**Exercise requirements**.
Across the records below, count the lines that contain "Хлеб" and write down only the count.

**Content revision data**.
^^^^^^^^^^^^^^^^

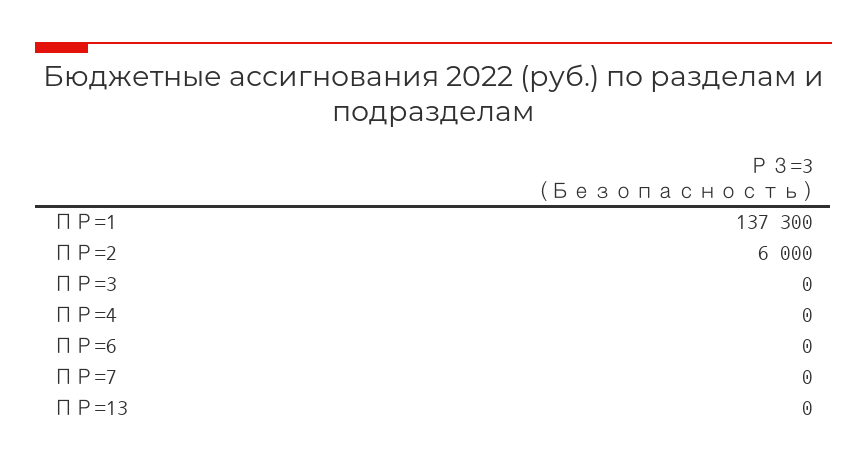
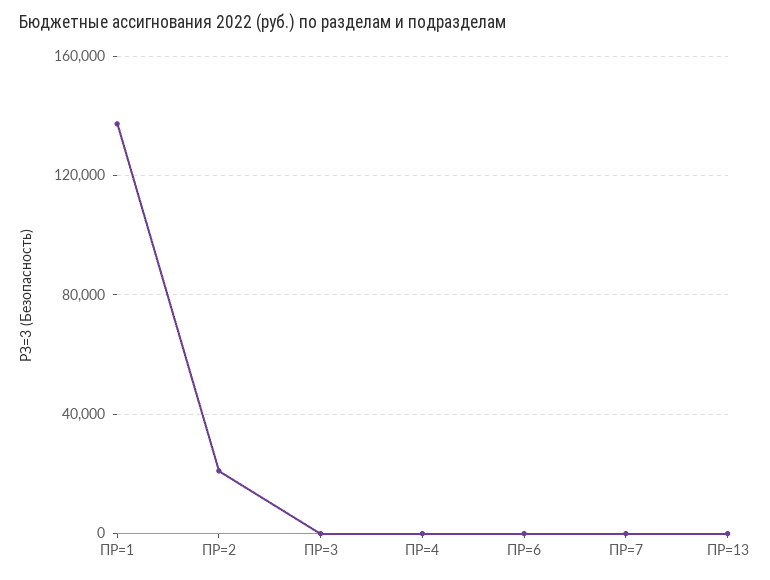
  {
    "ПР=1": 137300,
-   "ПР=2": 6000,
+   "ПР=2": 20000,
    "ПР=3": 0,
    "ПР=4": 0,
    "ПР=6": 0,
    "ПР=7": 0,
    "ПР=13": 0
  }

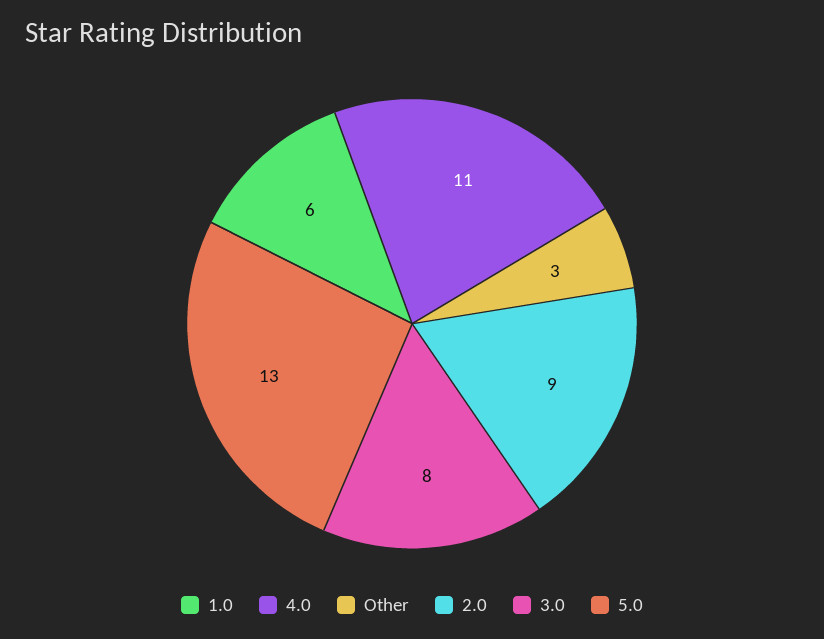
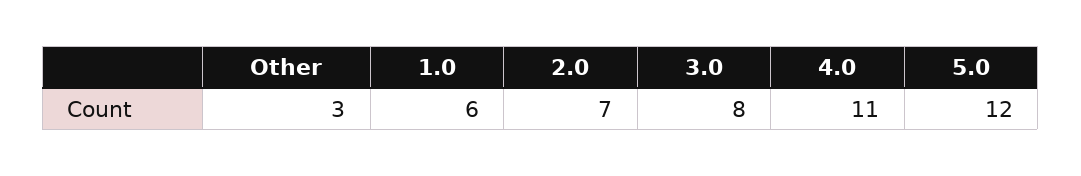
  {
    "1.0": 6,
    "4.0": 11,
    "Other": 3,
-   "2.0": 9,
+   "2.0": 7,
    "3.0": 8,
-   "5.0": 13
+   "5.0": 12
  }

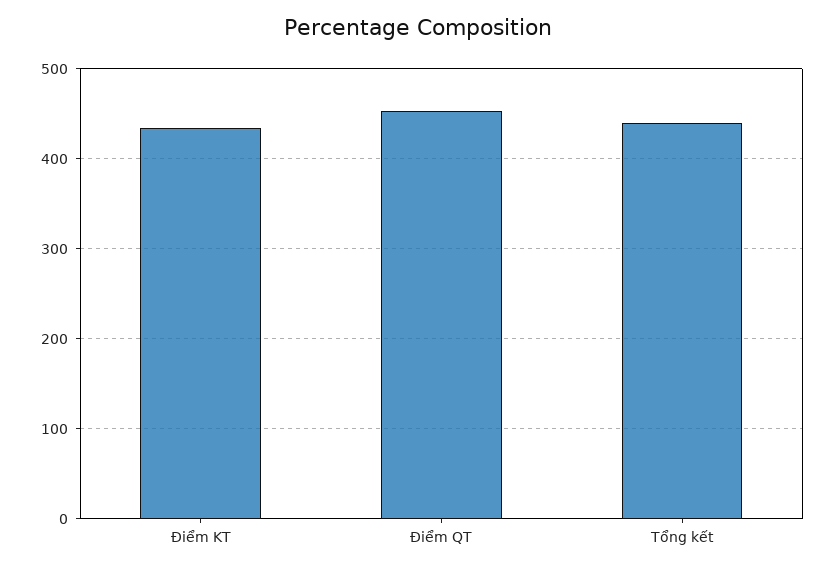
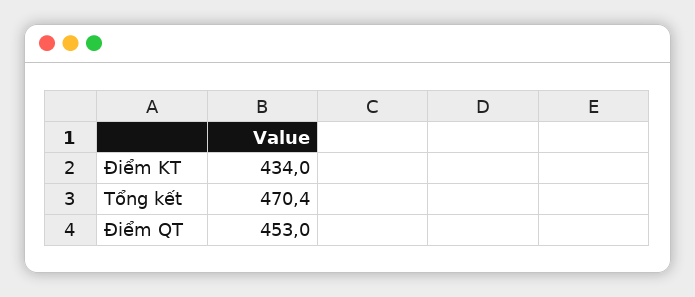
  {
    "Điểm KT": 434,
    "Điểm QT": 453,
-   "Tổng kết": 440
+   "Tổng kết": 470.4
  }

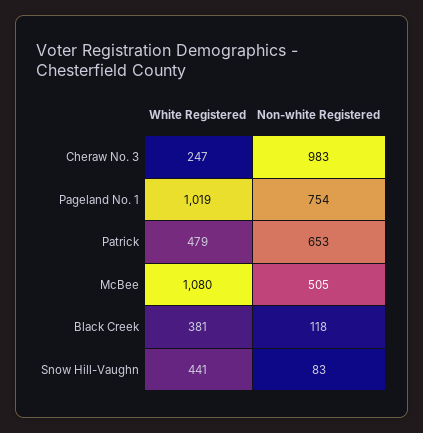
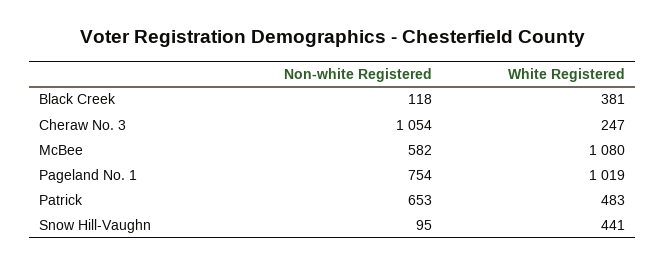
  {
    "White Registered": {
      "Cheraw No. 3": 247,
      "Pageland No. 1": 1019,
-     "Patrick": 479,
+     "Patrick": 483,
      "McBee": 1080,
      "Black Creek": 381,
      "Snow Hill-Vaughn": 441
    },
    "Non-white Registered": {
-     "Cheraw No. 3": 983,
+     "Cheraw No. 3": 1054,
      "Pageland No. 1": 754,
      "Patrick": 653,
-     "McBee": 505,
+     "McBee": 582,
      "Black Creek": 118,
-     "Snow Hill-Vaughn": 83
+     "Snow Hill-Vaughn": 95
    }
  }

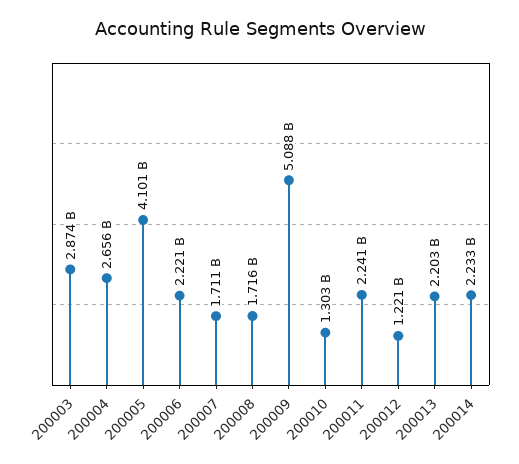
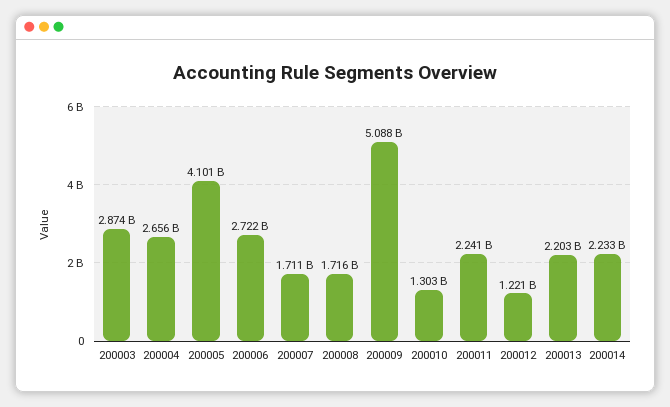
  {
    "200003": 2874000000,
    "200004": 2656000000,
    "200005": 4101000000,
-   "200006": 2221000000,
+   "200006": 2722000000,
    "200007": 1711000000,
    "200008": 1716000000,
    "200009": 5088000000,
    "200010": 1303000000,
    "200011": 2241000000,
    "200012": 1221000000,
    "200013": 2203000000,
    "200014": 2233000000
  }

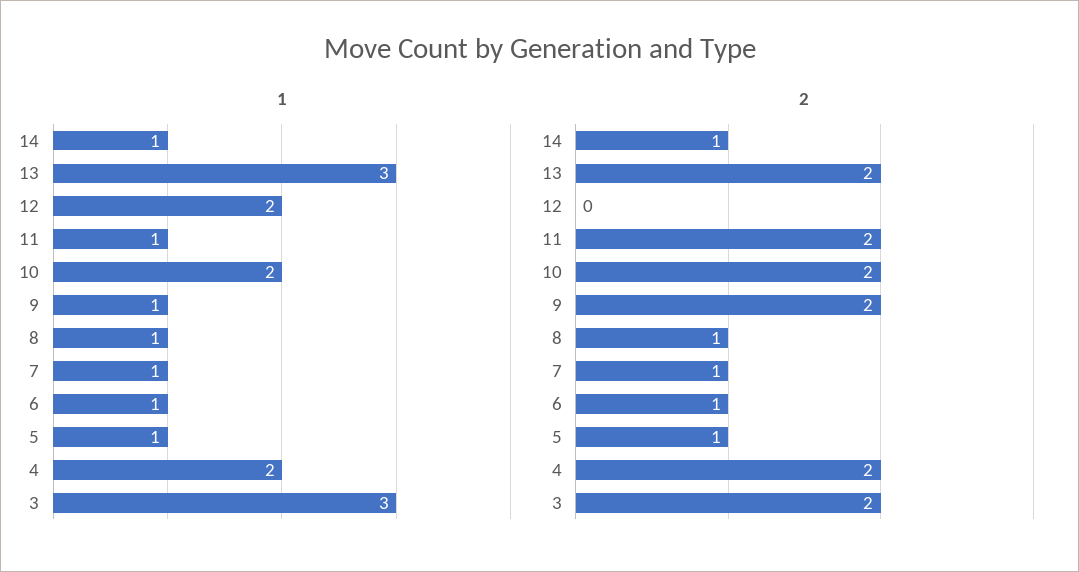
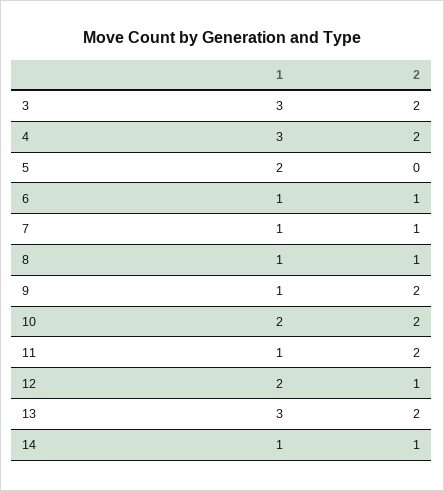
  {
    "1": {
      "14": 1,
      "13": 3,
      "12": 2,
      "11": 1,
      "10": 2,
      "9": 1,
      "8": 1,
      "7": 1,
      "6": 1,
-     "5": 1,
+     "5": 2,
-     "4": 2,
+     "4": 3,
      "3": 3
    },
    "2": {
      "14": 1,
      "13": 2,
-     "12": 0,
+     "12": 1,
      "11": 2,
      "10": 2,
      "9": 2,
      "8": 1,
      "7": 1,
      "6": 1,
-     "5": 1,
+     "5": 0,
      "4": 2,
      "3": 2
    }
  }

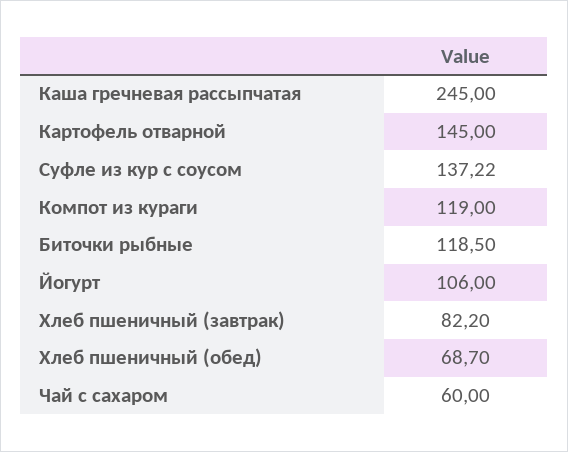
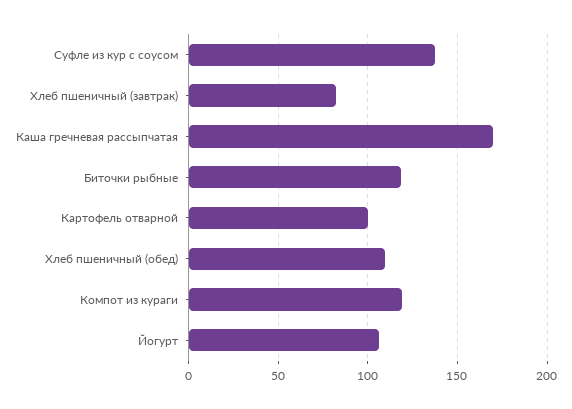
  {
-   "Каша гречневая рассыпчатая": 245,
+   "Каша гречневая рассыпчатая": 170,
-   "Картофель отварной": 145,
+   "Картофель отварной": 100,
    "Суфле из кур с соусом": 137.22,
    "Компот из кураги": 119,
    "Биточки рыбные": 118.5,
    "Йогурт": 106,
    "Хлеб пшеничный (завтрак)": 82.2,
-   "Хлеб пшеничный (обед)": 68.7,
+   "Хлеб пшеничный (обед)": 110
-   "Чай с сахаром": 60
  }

^^^^^^^^^^^^^^^^

**Response box**.
3